According to Brandon, The Wisconsin Angel Network was very impressed with the companies that came out of the first round of the seed incubator. One company was even named a finalist in the Wisconsin Governors Business Plan competition, he said.
“We saw real opportunity with those companies. I know that a few of them have already gotten an audience of some early stage funds and have started to make the transition from the incubation of the talent lab to the real world economy,” Brandon said.
Brandon will play an even more crucial role in the development of the second class of students by coming in to educate the students on understanding the tax credit system in Wisconsin and how investment works, he said.
According to a recent study conducted by Missouri-based Kaufmann Foundation, an organization dedicated to understanding the economic impact of entrepreneurship, job growth is driven almost entirely by startup firms that develop organically, Brandon said.
“Entrepreneurial startups represent almost all net new job creation in any given region,” Brandon said. “That shouldn’t be a surprise to anyone from this region. Our state is founded on its entrepreneurial heritage. What is important about Spreenkler is that it has become the gateway for the next generation of entrepreneurs. They can find access to information, to mentoring and eventually innovation capital that will lead to companies and the job creation of the future.”
Glynn founded what is now Spreenkler Creative, an interactive design and marketing agency, in 2009. Two years earlier, Glynn began organizing meetups among people in the design and technology community in the region.
Utilizing young talent in the community is at the heart of everything Spreenkler does, Glynn said.
Spreenkler Creative hires college-age students and recent graduates and puts them to work alongside seasoned professionals on projects and campaigns for area companies.
Romke de Haan was named president of Spreenkler Creative in mid-2010.
“We’re building a stronger pool of talent so companies not only have more experienced professionals to hire, but young people have more opportunity to remain in the community,” de Haan said.
The Spreenkler vision
Glynn started his career in data services and simple web development.
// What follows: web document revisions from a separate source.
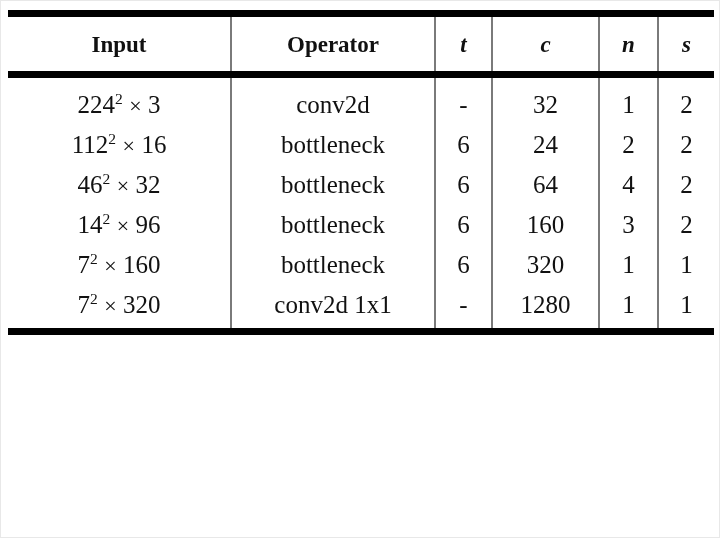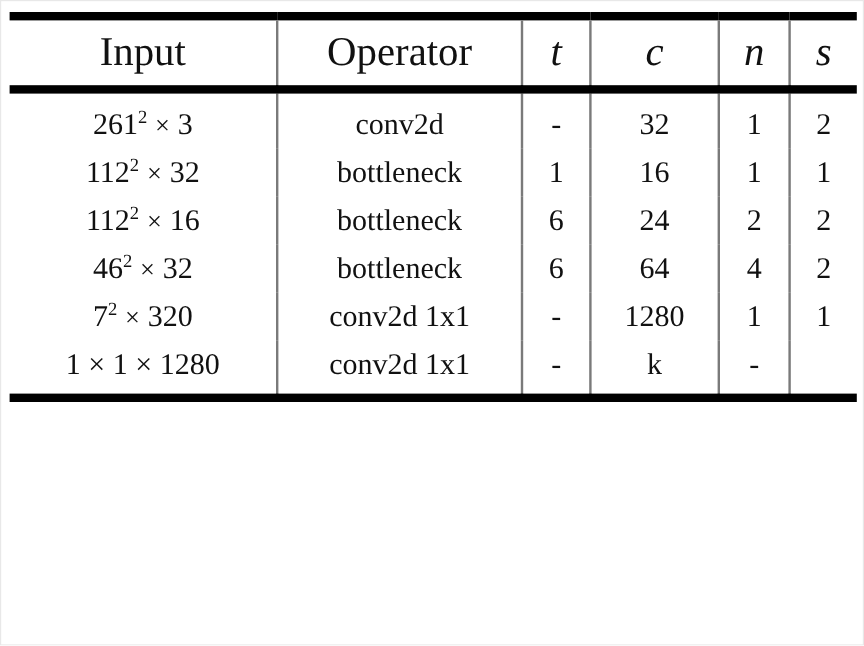--- a/index.html
+++ b/index.html
@@ -47,26 +47,26 @@
   tr.rule-top    td { border-top: 7px solid #000; padding: 0; height: 0; font-size: 0; line-height: 0; }
   tr.rule-mid    td { border-top: 7px solid #000; padding: 0; height: 0; font-size: 0; line-height: 0; }
   tr.rule-bottom td { border-top: 7px solid #000; padding: 0; height: 0; font-size: 0; line-height: 0; }
 
   
   td.vsep, th.vsep {
     border-left: 2px solid #7a7a7a;
   }
 
   thead th {
-    font-weight: normal;
+    font-weight: bold;
     text-align: center;
     height: 54px;
     vertical-align: middle;
     padding: 0;
-    font-size: 34px;
+    font-size: 23px;
   }
   thead th.math {
     font-style: italic;
     font-family: "Liberation Serif", "DejaVu Serif", serif;
   }
 
   tbody td {
     text-align: center;
     height: 40px;
     vertical-align: middle;
@@ -125,66 +125,66 @@
           <th class="vsep math">n</th>
           <th class="vsep math">s</th>
         </tr>
         <tr class="rule-mid">
           <td colspan="6"></td>
         </tr>
       </thead>
 
       <tbody id="tbody">
           <tr class="row">
-            <td><span>261</span><span class="sup">2</span><span class="times"> × </span><span>3</span></td>
+            <td><span>224</span><span class="sup">2</span><span class="times"> × </span><span>3</span></td>
             <td class="vsep">conv2d</td>
             <td class="vsep dash">-</td>
             <td class="vsep">32</td>
             <td class="vsep">1</td>
             <td class="vsep">2</td>
-          </tr>
-          <tr class="row">
-            <td><span>112</span><span class="sup">2</span><span class="times"> × </span><span>32</span></td>
-            <td class="vsep">bottleneck</td>
-            <td class="vsep">1</td>
-            <td class="vsep">16</td>
-            <td class="vsep">1</td>
-            <td class="vsep">1</td>
           </tr>
           <tr class="row">
             <td><span>112</span><span class="sup">2</span><span class="times"> × </span><span>16</span></td>
             <td class="vsep">bottleneck</td>
             <td class="vsep">6</td>
             <td class="vsep">24</td>
             <td class="vsep">2</td>
             <td class="vsep">2</td>
           </tr>
           <tr class="row">
             <td><span>46</span><span class="sup">2</span><span class="times"> × </span><span>32</span></td>
             <td class="vsep">bottleneck</td>
             <td class="vsep">6</td>
             <td class="vsep">64</td>
             <td class="vsep">4</td>
             <td class="vsep">2</td>
           </tr>
           <tr class="row">
+            <td><span>14</span><span class="sup">2</span><span class="times"> × </span><span>96</span></td>
+            <td class="vsep">bottleneck</td>
+            <td class="vsep">6</td>
+            <td class="vsep">160</td>
+            <td class="vsep">3</td>
+            <td class="vsep">2</td>
+          </tr>
+          <tr class="row">
+            <td><span>7</span><span class="sup">2</span><span class="times"> × </span><span>160</span></td>
+            <td class="vsep">bottleneck</td>
+            <td class="vsep">6</td>
+            <td class="vsep">320</td>
+            <td class="vsep">1</td>
+            <td class="vsep">1</td>
+          </tr>
+          <tr class="row">
             <td><span>7</span><span class="sup">2</span><span class="times"> × </span><span>320</span></td>
             <td class="vsep">conv2d 1x1</td>
             <td class="vsep dash">-</td>
             <td class="vsep">1280</td>
             <td class="vsep">1</td>
             <td class="vsep">1</td>
-          </tr>
-          <tr class="row">
-            <td>1 × 1 × 1280</td>
-            <td class="vsep">conv2d 1x1</td>
-            <td class="vsep dash">-</td>
-            <td class="vsep">k</td>
-            <td class="vsep dash">-</td>
-            <td class="vsep"></td>
           </tr>
         </tbody>
 
       <tfoot>
         <tr class="rule-bottom">
           <td colspan="6"></td>
         </tr>
       </tfoot>
     </table>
In 2006, when he started the Spreenkler Meetups, Glynn outlined his vision for Milwaukee on a piece of paper.
“I was mowing the lawn one day, and I took notice of the sprinkler system,” he said.
The rotating movement of the sprinkler soaked a large portion of the surrounding grass with water, which in-turn helped the area grow.
“That’s what I wanted,” Glynn said.
The piece of paper, which he has in a frame, outlines the various components of his future company. Spreenkler Creative, Spreenkler Talent Labs, the seed incubator and the relationship and interaction he would need with community groups and initiatives, including the Greater Milwaukee Committee, the Water Council and now, the Creative Alliance of Milwaukee.
These organizations are uniting with common goals: to help the Milwaukee region position itself as a vibrant community, an economic driver and an example of collaborative leadership in the Midwest and throughout the country.
“Our goal is to change the conversation,” Glynn said. “We want to start companies and bring new ideas and ideals to the marketplace. It’s an amazing feeling to see it all start coming to fruition. A lot of people have worked really hard to get us this far, and a lot of people will play a role in keeping the conversation going.”